One need not be a mathematician, an investor, or even interested in the cannabis industry to recognize the problem with this picture. As pointed out in a thread by MJBizDaily editor Matt Lamers, Canopy Growth has earned a reputation of its own, and that may not bode well for beloved company Supreme.
Will Quality Still Reign Supreme?
Not too long ago, Supreme, hailed as one of the country’s top cannabis companies, won Best Brand of the Year at the Canadian Cannabis Awards for its premium brand, 7ACRES. Since its inception the brand has been marketed as top-shelf, with Supreme even going so far as to trademark the term “High End Cannabis.”

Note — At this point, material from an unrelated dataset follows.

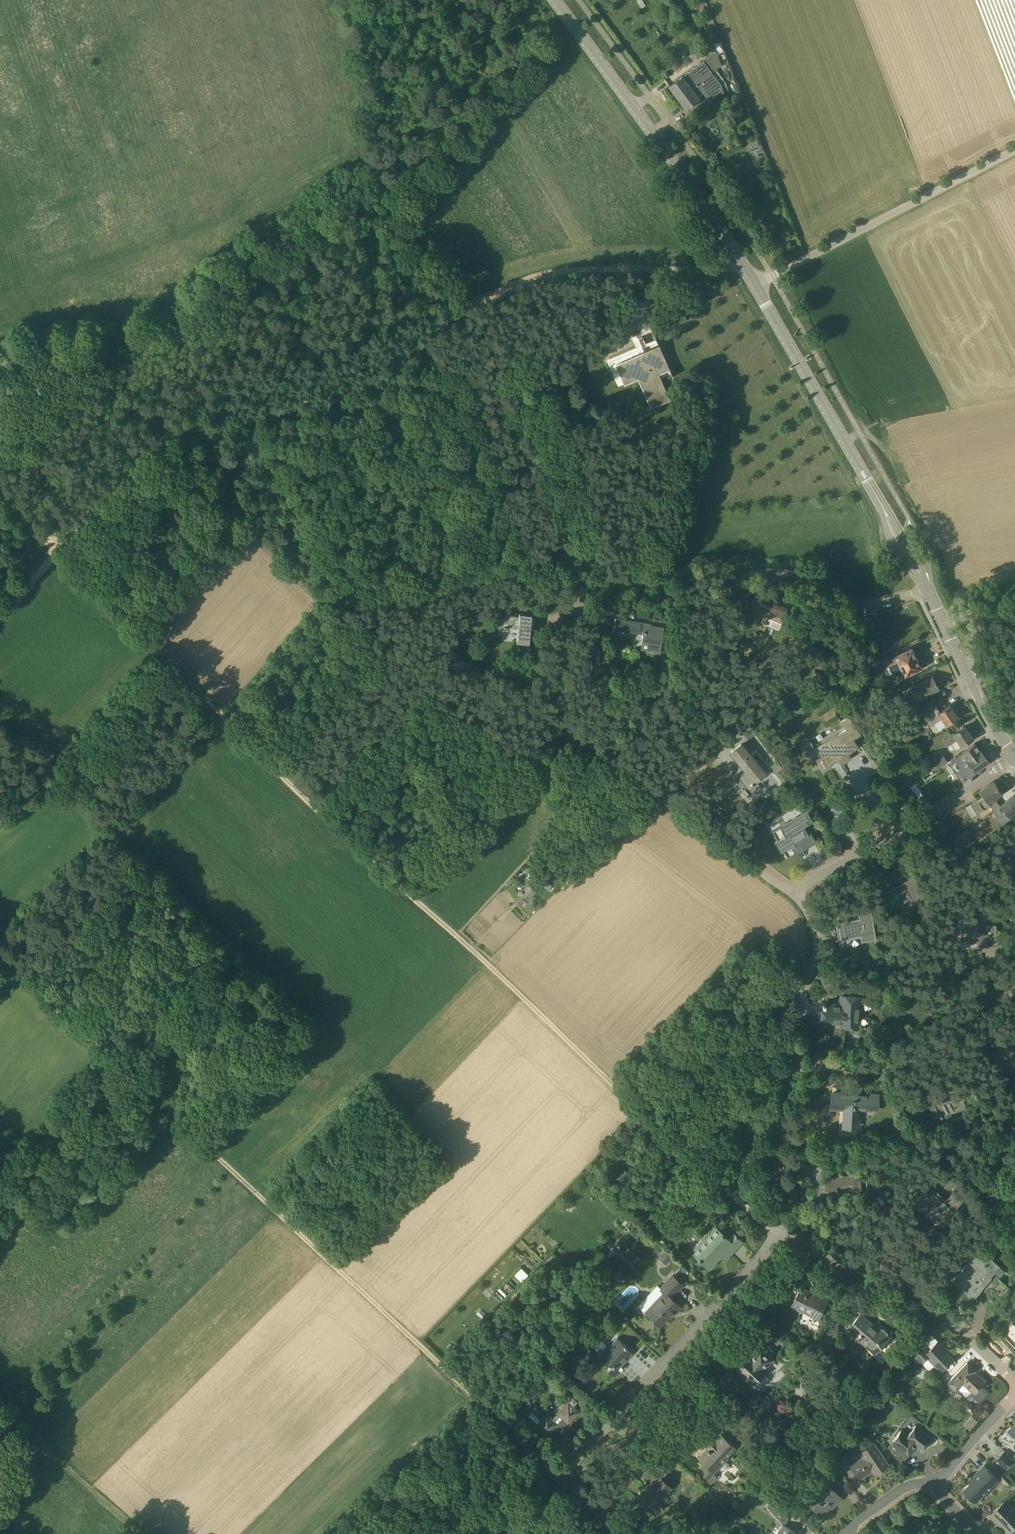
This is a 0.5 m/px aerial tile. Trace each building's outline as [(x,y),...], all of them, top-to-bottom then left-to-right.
[(712,71),(712,72),(721,65),(716,51),(704,60),(669,86),(678,98),(712,71)] [(719,80),(712,72),(712,71),(678,98),(686,108),(699,98),(695,93),(703,87),(711,99),(723,91),(719,80)] [(641,374),(648,389),(655,406),(646,410),(656,406),(670,400),(664,386),(658,372),(668,368),(669,367),(659,345),(658,345),(644,352),(645,354),(622,364),(622,365),(625,364),(631,378),(641,374)] [(788,608),(774,602),(772,607),(766,605),(767,603),(766,603),(768,598),(757,593),(748,613),(758,617),(760,614),(764,616),(781,623),(786,613),(788,608)] [(532,617),(501,614),(500,626),(518,628),(516,641),(530,642),(532,617)] [(868,630),(869,617),(854,617),(854,629),(868,630)] [(664,629),(645,625),(646,623),(615,618),(614,629),(643,633),(642,641),(661,644),(664,629)] [(601,652),(602,645),(596,643),(594,651),(601,652)] [(918,656),(917,655),(921,653),(922,652),(918,645),(895,655),(896,656),(895,656),(894,656),(894,657),(883,662),(882,661),(877,663),(880,670),(884,668),(883,667),(888,665),(887,664),(898,660),(899,662),(906,659),(907,660),(918,656)] [(883,667),(884,668),(887,674),(891,672),(901,667),(905,675),(927,664),(924,657),(923,656),(919,658),(918,656),(907,660),(906,659),(899,662),(898,660),(887,664),(888,665),(883,667)] [(932,676),(918,683),(910,687),(901,691),(905,697),(913,693),(921,689),(925,696),(939,688),(932,676)] [(950,705),(940,711),(937,706),(922,713),(930,726),(942,718),(947,725),(958,717),(950,705)] [(853,739),(861,734),(850,717),(842,723),(846,729),(836,736),(839,740),(815,756),(812,752),(806,755),(809,759),(814,768),(820,764),(824,770),(833,763),(833,762),(836,760),(837,761),(840,759),(842,763),(851,757),(847,752),(850,751),(851,752),(858,747),(853,739)] [(972,738),(971,736),(972,736),(970,732),(969,733),(964,726),(944,741),(948,746),(958,740),(961,745),(972,738)] [(906,737),(903,731),(897,734),(901,740),(906,737)] [(723,743),(731,738),(728,733),(720,739),(723,743)] [(989,761),(980,750),(980,751),(974,743),(962,753),(967,760),(966,761),(967,761),(956,769),(959,773),(964,780),(989,761)] [(741,744),(731,752),(747,771),(741,776),(749,786),(751,784),(752,785),(754,783),(753,782),(765,773),(741,744)] [(948,762),(943,754),(932,761),(928,764),(933,772),(948,762)] [(897,765),(893,759),(883,767),(891,778),(896,774),(892,769),(897,765)] [(777,761),(775,763),(770,767),(784,783),(787,781),(780,772),(784,769),(777,761)] [(989,806),(997,800),(995,797),(1001,793),(993,781),(980,790),(986,798),(979,802),(977,799),(970,804),(977,814),(989,806)] [(910,788),(904,792),(910,802),(916,798),(910,788)] [(902,795),(894,801),(899,807),(907,801),(902,795)] [(1014,795),(1001,805),(1006,811),(1001,815),(999,813),(986,822),(992,830),(1014,812),(1014,796),(1014,795)] [(773,830),(777,839),(783,848),(787,856),(802,847),(797,838),(807,832),(812,841),(813,841),(816,839),(811,831),(808,832),(804,825),(813,819),(807,810),(773,830)] [(941,821),(935,824),(943,836),(948,833),(941,821)] [(539,876),(535,872),(532,876),(531,877),(534,881),(536,879),(539,876)] [(913,879),(906,884),(907,884),(903,887),(901,884),(889,893),(898,906),(909,898),(913,904),(925,895),(913,879)] [(871,911),(864,912),(859,913),(860,920),(850,922),(849,920),(843,921),(843,920),(841,920),(841,921),(838,922),(840,937),(851,935),(862,933),(863,941),(875,939),(871,911)] [(956,926),(962,926),(962,937),(960,937),(960,942),(961,942),(961,947),(988,945),(988,946),(998,946),(998,941),(996,941),(995,929),(996,929),(996,927),(996,923),(989,924),(989,925),(977,925),(977,917),(955,918),(956,926)] [(860,1005),(861,1005),(862,997),(843,995),(842,1005),(826,1004),(826,1003),(823,1003),(823,1006),(823,1011),(821,1010),(821,1021),(843,1023),(842,1026),(858,1027),(859,1017),(860,1005)] [(998,1046),(999,1047),(988,1056),(999,1070),(1007,1064),(1010,1067),(1014,1063),(1014,1048),(1007,1038),(998,1046)] [(859,1108),(876,1109),(877,1095),(850,1093),(850,1094),(846,1094),(846,1087),(833,1086),(832,1092),(832,1106),(845,1107),(843,1135),(856,1136),(859,1108)] [(961,1095),(944,1101),(940,1087),(929,1091),(933,1105),(931,1106),(934,1116),(940,1114),(941,1116),(944,1115),(943,1113),(964,1106),(961,1095)] [(859,1169),(849,1170),(849,1174),(822,1177),(822,1178),(827,1177),(827,1184),(824,1184),(824,1192),(829,1192),(828,1190),(835,1189),(835,1191),(837,1191),(837,1189),(844,1189),(845,1189),(844,1187),(851,1186),(852,1195),(862,1194),(859,1169)] [(888,1183),(878,1184),(879,1191),(884,1190),(884,1192),(889,1191),(888,1183)] [(924,1184),(910,1200),(917,1206),(918,1204),(936,1219),(942,1212),(948,1217),(964,1198),(954,1190),(945,1201),(924,1184)] [(568,1199),(562,1205),(568,1210),(573,1204),(568,1199)] [(741,1241),(737,1237),(737,1236),(734,1233),(728,1240),(722,1234),(722,1233),(715,1226),(691,1251),(700,1259),(698,1261),(698,1264),(701,1267),(704,1267),(706,1264),(717,1252),(723,1257),(725,1259),(741,1241)] [(1004,1270),(980,1249),(953,1281),(971,1297),(993,1271),(999,1276),(1004,1270)] [(674,1257),(666,1250),(659,1257),(666,1265),(674,1257)] [(673,1275),(660,1288),(664,1292),(658,1297),(660,1299),(647,1313),(653,1318),(653,1319),(654,1320),(654,1319),(660,1325),(669,1315),(669,1314),(672,1310),(675,1312),(680,1307),(671,1297),(683,1285),(673,1275)] [(827,1300),(801,1286),(791,1304),(818,1318),(827,1300)] [(487,1315),(481,1309),(477,1314),(482,1319),(487,1315)] [(875,1329),(860,1316),(859,1315),(847,1328),(870,1348),(868,1351),(881,1362),(899,1341),(890,1333),(887,1336),(877,1327),(875,1329)] [(1014,1350),(1014,1316),(1009,1321),(1012,1324),(1001,1335),(1014,1350)] [(633,1353),(626,1346),(617,1337),(613,1342),(614,1344),(603,1356),(612,1365),(608,1370),(615,1376),(623,1368),(620,1364),(623,1361),(623,1360),(625,1357),(627,1359),(633,1353)] [(943,1348),(945,1346),(939,1340),(929,1349),(923,1344),(912,1355),(920,1363),(927,1356),(935,1364),(932,1367),(937,1372),(940,1369),(941,1370),(953,1357),(943,1348)] [(773,1358),(760,1347),(749,1358),(748,1357),(736,1370),(751,1384),(763,1372),(762,1370),(773,1358)] [(914,1360),(911,1357),(904,1364),(907,1367),(914,1360)] [(974,1374),(975,1373),(973,1371),(975,1370),(967,1362),(948,1382),(956,1389),(962,1382),(974,1393),(984,1382),(978,1376),(977,1377),(974,1374)] [(571,1395),(567,1391),(558,1402),(563,1406),(557,1412),(557,1413),(553,1418),(547,1412),(545,1415),(526,1398),(509,1416),(518,1424),(525,1416),(548,1436),(559,1424),(562,1427),(566,1422),(569,1425),(581,1412),(574,1406),(578,1401),(571,1395)] [(880,1402),(871,1413),(878,1419),(887,1408),(880,1402)] [(872,1418),(863,1419),(864,1427),(872,1426),(872,1418)] [(932,1441),(931,1439),(931,1438),(915,1426),(908,1435),(901,1430),(893,1441),(909,1454),(916,1444),(922,1449),(926,1445),(928,1445),(930,1444),(931,1443),(932,1441)] [(736,1447),(722,1433),(716,1439),(714,1437),(706,1447),(707,1448),(706,1449),(708,1451),(700,1460),(708,1467),(702,1473),(707,1478),(713,1472),(714,1473),(724,1462),(723,1461),(736,1447)] [(873,1442),(860,1451),(864,1456),(851,1465),(860,1478),(873,1469),(875,1473),(888,1464),(873,1442)] [(838,1467),(848,1460),(841,1450),(831,1457),(838,1466),(838,1467)] [(1013,1460),(1014,1460),(1004,1451),(1004,1452),(997,1458),(997,1459),(1006,1468),(1009,1470),(1014,1464),(1014,1462),(1013,1460)] [(671,1488),(660,1478),(666,1472),(653,1459),(640,1472),(651,1483),(647,1487),(646,1487),(636,1497),(655,1515),(661,1508),(662,1509),(664,1507),(662,1506),(660,1508),(656,1504),(671,1488)] [(985,1465),(973,1476),(975,1478),(964,1489),(976,1501),(999,1479),(985,1465)] [(1011,1480),(1006,1475),(1002,1471),(998,1475),(1007,1484),(1011,1480)] [(828,1483),(820,1490),(816,1485),(804,1496),(818,1511),(824,1505),(829,1510),(841,1498),(828,1483)] [(782,1511),(790,1504),(782,1494),(774,1502),(779,1507),(773,1513),(780,1521),(786,1516),(782,1511)] [(1014,1525),(1014,1511),(1006,1501),(990,1515),(1000,1525),(1003,1523),(1010,1530),(1014,1525)] [(783,1524),(776,1533),(798,1533),(783,1524)]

Public feedback towards the company and its other brands (at least from this writer’s perspective) has been largely positive. The same cannot be said about the quality of cannabis sold under Canopy’s brands. (As it turns out, celebrity branding deals don’t make up for dry, flavourless cannabis.)
While the addition of Supreme’s premium brands to its portfolio could benefit shareholders in the short-term, the way Canopy manages this deal in the coming months will determine whether or not 7ACRES remains truly “high-end.” Details have yet to be released about how the acquisition could affect cultivation processes at Supreme’s brands, though my fingers are crossed that Canopy’s leadership recognizes they ought to avoid messing with a good thing.
According to Canopy CEO David Klein, who was interviewed about the deal in the Financial Post, the acquisition will allow the company “to create the really strong, home-market anchor point that we want for Canopy, which allows us to invest in our consumer more than anybody else and create products that excite our consumers.”
But the question remains: will 7ACRES’ loyal consumers continue to buy the brand now that it’s been scooped up by one of the biggest fish in the pond?
Rather than clean up its mess here in Canada, Canopy is gearing up to join the one south of the border: while Klein noted Canopy still has $2.5 billion in cash on its balance sheet, he said most will go to investments focused in the U.S. and German markets.